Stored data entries
--- --- ---

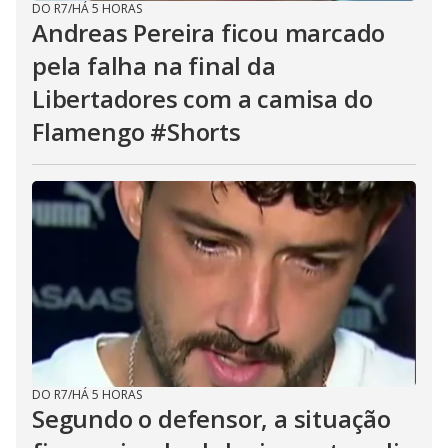
DO R7
/
HÁ 5 HORAS
Andreas Pereira ficou marcado
pela falha na final da
Libertadores com a camisa do
Flamengo #Shorts
DO R7
/
HÁ 5 HORAS
Segundo o defensor, a situação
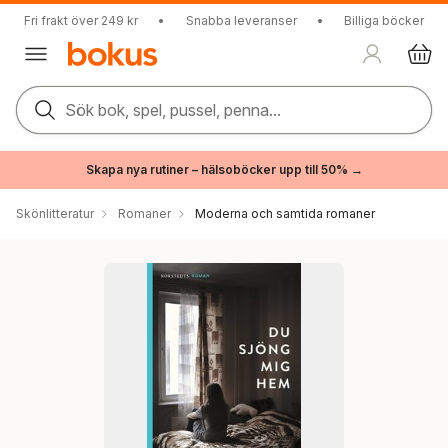
Fri frakt över 249 kr
•
Snabba leveranser
•
Billiga böcker
Sök bok, spel, pussel, penna...
Skapa nya rutiner – hälsoböcker upp till 50% →
Skönlitteratur
Romaner
Moderna och samtida romaner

--- --- ---

• [EXERCISE] Output the lines from the one containing "Fri frakt över 249 kr" through the end of the rows as a numbered list, leaving out any blank lines.

• [ANSWER SPACE]
1. Fri frakt över 249 kr
2. •
3. Snabba leveranser
4. •
5. Billiga böcker
6. Sök bok, spel, pussel, penna...
7. Skapa nya rutiner – hälsoböcker upp till 50% →
8. Skönlitteratur
9. Romaner
10. Moderna och samtida romaner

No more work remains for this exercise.